GPU memory in MXNet is allocated based on the built-in cpu_pinned memory mechanism. By default, the memory of GPU 0 is allocated to the processes. You can bind processes to different GPUs. For more information, see Step 2.

What do I do if the system reports the `Undefined symbols` error?

The error indicates that the symbols related to N-dimensional array (NDArray) are not defined.

The system reports the error because MXNet 1.4 or earlier is installed in your pip. As a result, the symbols required by Perseus are not exported from libMXNet.so. You can upgrade MXNet to MXNet 1.4 or later, or recompile MXNet and install it again.

What do I do if the system takes a long period of time to start the training script?

You can perform the following operations to accelerate the startup speed of the training script:

Check the CPU load. If the CPU load is heavy, you can configure the following environment variables:

export MXNET_USE_OPERATOR_TUNING=0
export MXNET_USE_NUM_CORES_OPERATOR_TUNING=1
export OMP_NUM_THREADS=1

Reduce the number of threads for the preprocess function.
Perseus runs training jobs as a single process in which single-machine single-GPU training is performed.
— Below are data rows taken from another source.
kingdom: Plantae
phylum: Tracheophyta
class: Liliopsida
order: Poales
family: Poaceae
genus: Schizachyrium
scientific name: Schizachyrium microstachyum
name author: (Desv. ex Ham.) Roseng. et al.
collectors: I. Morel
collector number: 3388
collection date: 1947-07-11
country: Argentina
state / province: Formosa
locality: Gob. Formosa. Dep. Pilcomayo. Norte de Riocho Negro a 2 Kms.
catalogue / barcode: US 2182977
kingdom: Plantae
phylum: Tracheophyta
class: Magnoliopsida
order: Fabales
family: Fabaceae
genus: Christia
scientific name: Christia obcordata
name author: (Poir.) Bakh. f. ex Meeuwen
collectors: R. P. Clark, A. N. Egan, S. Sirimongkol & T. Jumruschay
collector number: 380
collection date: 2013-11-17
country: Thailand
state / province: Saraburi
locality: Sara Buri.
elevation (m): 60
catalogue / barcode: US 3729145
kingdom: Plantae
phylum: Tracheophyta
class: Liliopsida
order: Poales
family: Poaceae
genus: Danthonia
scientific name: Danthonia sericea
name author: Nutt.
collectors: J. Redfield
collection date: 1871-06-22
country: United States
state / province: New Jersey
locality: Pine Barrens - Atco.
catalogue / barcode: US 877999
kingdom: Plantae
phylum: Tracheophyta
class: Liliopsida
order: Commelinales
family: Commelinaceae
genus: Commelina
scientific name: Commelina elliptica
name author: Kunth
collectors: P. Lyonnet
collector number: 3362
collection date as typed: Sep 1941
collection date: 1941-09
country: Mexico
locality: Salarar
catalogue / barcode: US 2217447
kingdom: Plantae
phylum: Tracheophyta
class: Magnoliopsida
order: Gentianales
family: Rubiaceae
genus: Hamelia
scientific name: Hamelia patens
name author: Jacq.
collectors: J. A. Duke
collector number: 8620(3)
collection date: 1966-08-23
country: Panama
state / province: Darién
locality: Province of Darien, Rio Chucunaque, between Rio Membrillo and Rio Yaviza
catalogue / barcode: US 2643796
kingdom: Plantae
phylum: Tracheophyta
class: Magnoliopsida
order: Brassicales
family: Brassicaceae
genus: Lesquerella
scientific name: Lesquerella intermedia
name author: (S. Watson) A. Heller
If the default number of threads is too large, you can reduce the number of threads for the preprocess function proportionally based on the number of GPUs on the machine. For example, if the default number of threads for the preprocess function is 24, and the number of GPUs on your machine is 8, you can reduce the number of threads for the preprocess function to 3 or 4.

What do I do if training is performed on a single machine but fails to be performed on multiple machines?

The system reports the create cusolver handle failed error because specific machines that you use for a training job are occupied by another training job. In this case, you can run nvidia-smi by using mpirun to check whether the machines are occupied.